Material for this task section start
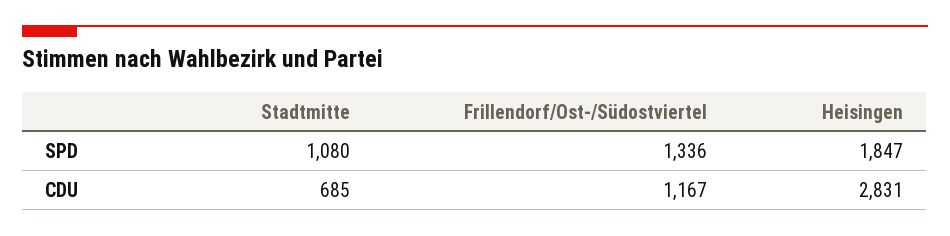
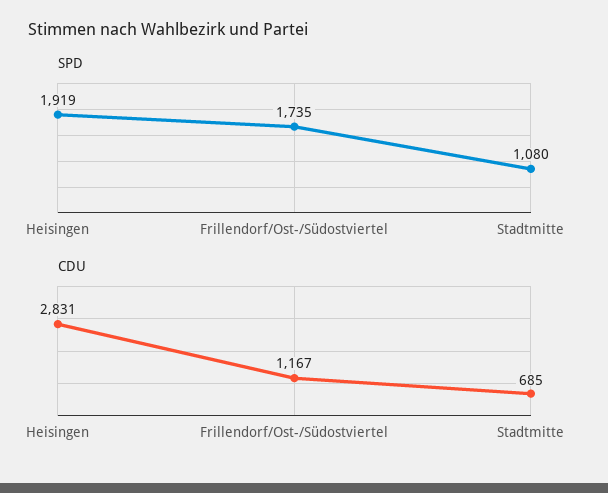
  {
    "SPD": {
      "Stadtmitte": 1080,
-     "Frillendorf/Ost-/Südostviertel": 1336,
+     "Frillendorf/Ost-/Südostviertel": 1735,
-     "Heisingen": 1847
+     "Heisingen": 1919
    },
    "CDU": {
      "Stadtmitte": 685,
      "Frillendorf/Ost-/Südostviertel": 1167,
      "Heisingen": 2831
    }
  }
Material for this task section end
Exactly how many lines of the data above hold the word "Frillendorf"? The number is the whole answer.

3